Homozygous stop mutation in AHR causes autosomal recessive foveal hypoplasia and infantile nystagmus

Abstract

Herein we present a consanguineous family with three children affected by foveal hypoplasia with infantile nystagmus, following an autosomal recessive mode of inheritance. The patients showed normal electroretinography responses, no signs of albinism, and no anterior segment or brain abnormalities. Upon whole exome sequencing, we identified a homozygous mutation (c.1861C>T;p.Q621*) in the aryl hydrocarbon receptor (AHR) gene that perfectly co-segregated with the disease in the larger family. AHR is a ligand-activated transcription factor that has been intensively studied in xenobiotic-induced toxicity. Further, it has been shown to play a physiological role under normal cellular conditions, such as in immunity, inflammatory response and neurogenesis. Notably, knockout of the Ahr gene in mouse impairs optic nerve myelin sheath formation and results in oculomotor deficits sharing many features with our patients: the eye movement disorder in Ahr-/- mice appears early in development and presents as conjugate horizontal pendular nystagmus. We therefore propose AHR to be a novel disease gene for a new, recessively inherited disorder in humans, characterized by infantile nystagmus and foveal hypoplasia.

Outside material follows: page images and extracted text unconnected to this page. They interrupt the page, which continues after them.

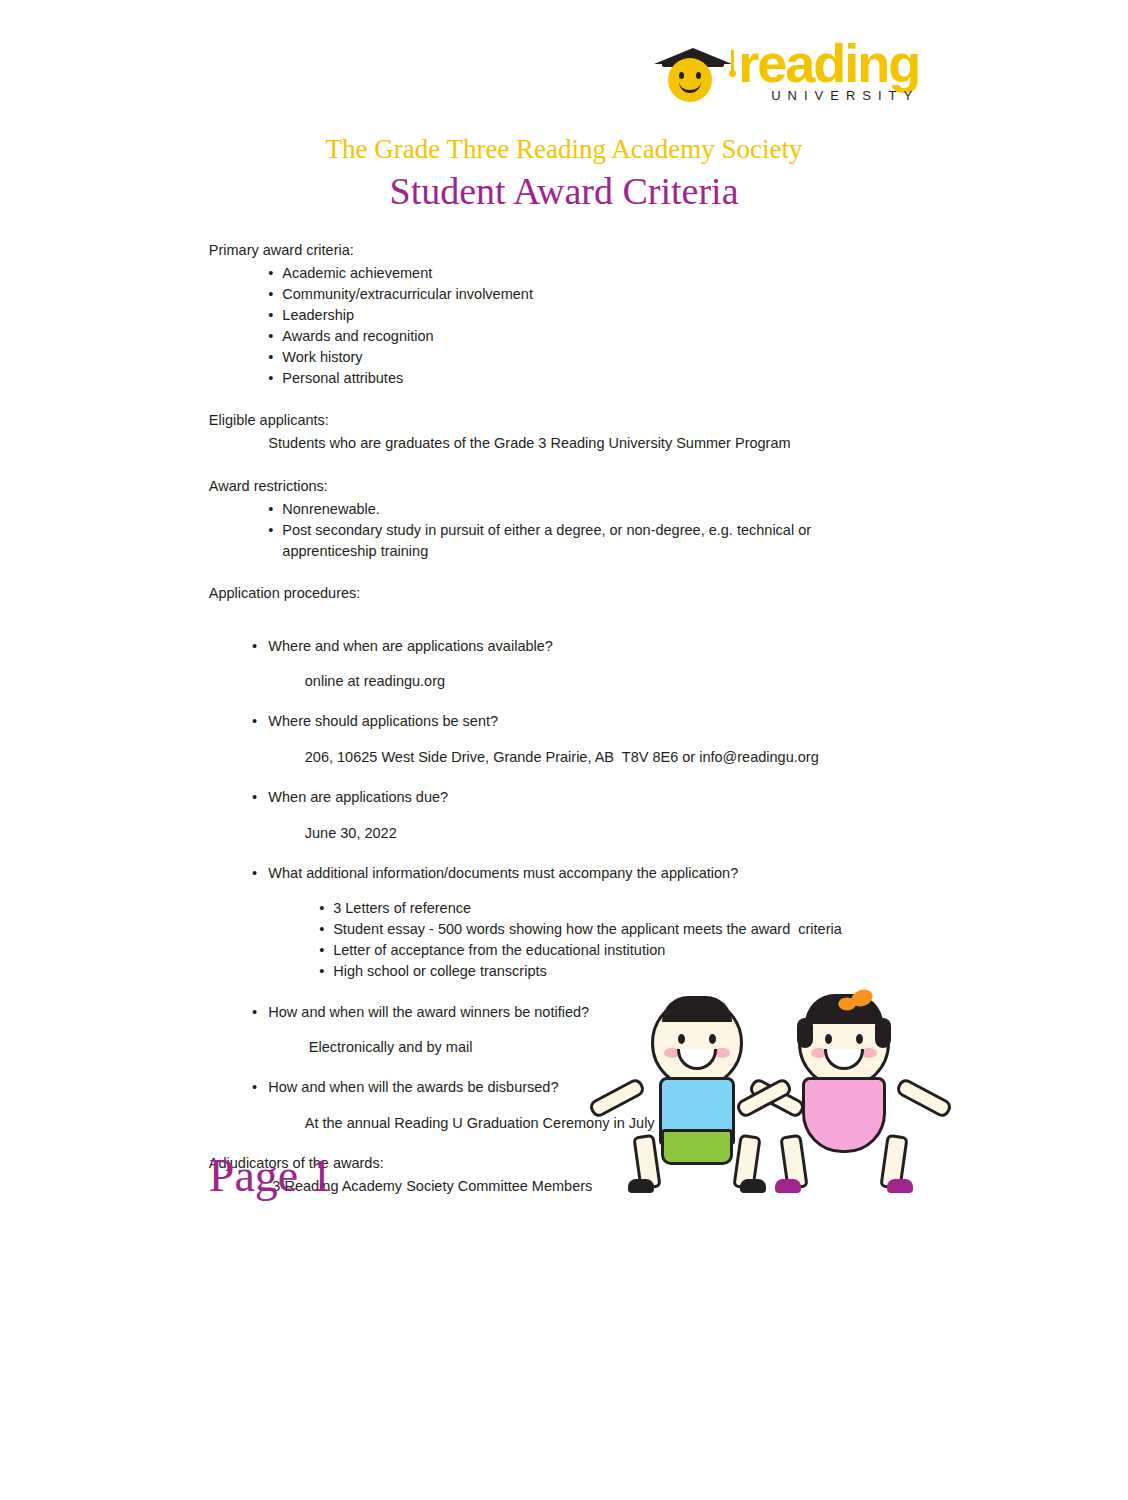reading
UNIVERSITY
The Grade Three Reading Academy Society
Student Award Criteria
Primary award criteria:
Academic achievement
Community/extracurricular involvement
Leadership
Awards and recognition
Work history
Personal attributes
Eligible applicants:
Students who are graduates of the Grade 3 Reading University Summer Program
Award restrictions:
Nonrenewable.
Post secondary study in pursuit of either a degree, or non-degree, e.g. technical or
apprenticeship training
Application procedures:
Where and when are applications available?
online at readingu.org
Where should applications be sent?
206, 10625 West Side Drive, Grande Prairie, AB T8V 8E6 or info@readingu.org
When are applications due?
June 30, 2022
What additional information/documents must accompany the application?
3 Letters of reference
Student essay - 500 words showing how the applicant meets the award criteria
Letter of acceptance from the educational institution
High school or college transcripts
How and when will the award winners be notified?
Electronically and by mail
How and when will the awards be disbursed?
At the annual Reading U Graduation Ceremony in July
Adjudicators of the awards:
3 Reading Academy Society Committee Members
Page 1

Keywords: AHR; consanguinity; foveal hypoplasia; nystagmus.

Figure 1. Pedigree of family TR 16 (NYS 12) and electropherograms of the identified AHR mutation.

Whole-exome sequencing was performed for individual IV:6 and revealed a homozygous nonsense mutation (c.1861C>T;p.Q621*) in the AHR gene. Segregation analysis was performed with all available DNA samples (genotypes underneath; plus sign = wild-type allele). Representative sequences are shown underneath. WT, wild-type; Het, heterozygous; Hom, homozygous.

Figure 2. Optical coherence tomogram through the fovea in individuals IV:5 and IV:6.

Features consistent with grade 3 foveal hypoplasia are seen. These include: lack of a foveal pit (1), incursion of inner retinal layers (2), outer nuclear layer widening (3) and lack of outer segment lengthening (4).